_AIM OF THE EXERCISE:_
Show every line in the items below that contains the string "skCircle". Case counts.

..........

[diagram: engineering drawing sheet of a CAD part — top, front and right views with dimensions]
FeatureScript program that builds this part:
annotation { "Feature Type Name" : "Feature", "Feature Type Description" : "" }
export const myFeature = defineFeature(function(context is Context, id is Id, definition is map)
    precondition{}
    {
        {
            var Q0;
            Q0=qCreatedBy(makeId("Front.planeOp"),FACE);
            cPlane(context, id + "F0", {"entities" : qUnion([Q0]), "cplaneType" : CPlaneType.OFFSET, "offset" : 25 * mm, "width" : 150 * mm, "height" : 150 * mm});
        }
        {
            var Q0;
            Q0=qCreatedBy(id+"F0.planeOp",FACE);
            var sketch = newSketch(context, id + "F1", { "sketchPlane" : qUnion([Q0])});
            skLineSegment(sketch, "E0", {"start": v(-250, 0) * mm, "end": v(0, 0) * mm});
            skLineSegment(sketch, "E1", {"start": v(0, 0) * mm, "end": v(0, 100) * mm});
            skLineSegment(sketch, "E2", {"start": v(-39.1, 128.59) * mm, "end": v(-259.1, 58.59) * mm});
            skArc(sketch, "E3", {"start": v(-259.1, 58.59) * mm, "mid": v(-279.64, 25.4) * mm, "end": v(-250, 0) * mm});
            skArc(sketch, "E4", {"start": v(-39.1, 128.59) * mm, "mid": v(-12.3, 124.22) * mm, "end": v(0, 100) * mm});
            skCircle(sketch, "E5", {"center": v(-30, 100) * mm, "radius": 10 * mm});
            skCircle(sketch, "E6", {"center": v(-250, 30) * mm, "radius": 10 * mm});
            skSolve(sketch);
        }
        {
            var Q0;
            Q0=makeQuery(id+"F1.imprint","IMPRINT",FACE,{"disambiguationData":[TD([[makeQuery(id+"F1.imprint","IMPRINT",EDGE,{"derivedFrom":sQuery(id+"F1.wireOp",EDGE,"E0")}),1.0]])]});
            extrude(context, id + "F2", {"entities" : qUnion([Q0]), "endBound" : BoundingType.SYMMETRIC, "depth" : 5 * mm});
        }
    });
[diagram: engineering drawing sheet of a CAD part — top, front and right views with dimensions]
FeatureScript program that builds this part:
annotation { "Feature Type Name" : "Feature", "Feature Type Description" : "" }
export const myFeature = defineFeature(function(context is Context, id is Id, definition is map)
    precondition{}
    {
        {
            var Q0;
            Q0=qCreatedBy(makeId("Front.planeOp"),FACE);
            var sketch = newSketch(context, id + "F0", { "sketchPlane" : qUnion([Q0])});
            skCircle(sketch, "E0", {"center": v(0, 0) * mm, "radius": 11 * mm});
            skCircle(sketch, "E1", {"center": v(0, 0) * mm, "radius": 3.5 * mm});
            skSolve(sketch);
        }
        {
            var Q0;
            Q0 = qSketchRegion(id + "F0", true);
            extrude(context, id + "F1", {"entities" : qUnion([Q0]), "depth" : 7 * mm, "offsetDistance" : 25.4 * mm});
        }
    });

..........

_RESULT OF THE TASK:_
            skCircle(sketch, "E5", {"center": v(-30, 100) * mm, "radius": 10 * mm});
            skCircle(sketch, "E6", {"center": v(-250, 30) * mm, "radius": 10 * mm});
            skCircle(sketch, "E0", {"center": v(0, 0) * mm, "radius": 11 * mm});
            skCircle(sketch, "E1", {"center": v(0, 0) * mm, "radius": 3.5 * mm});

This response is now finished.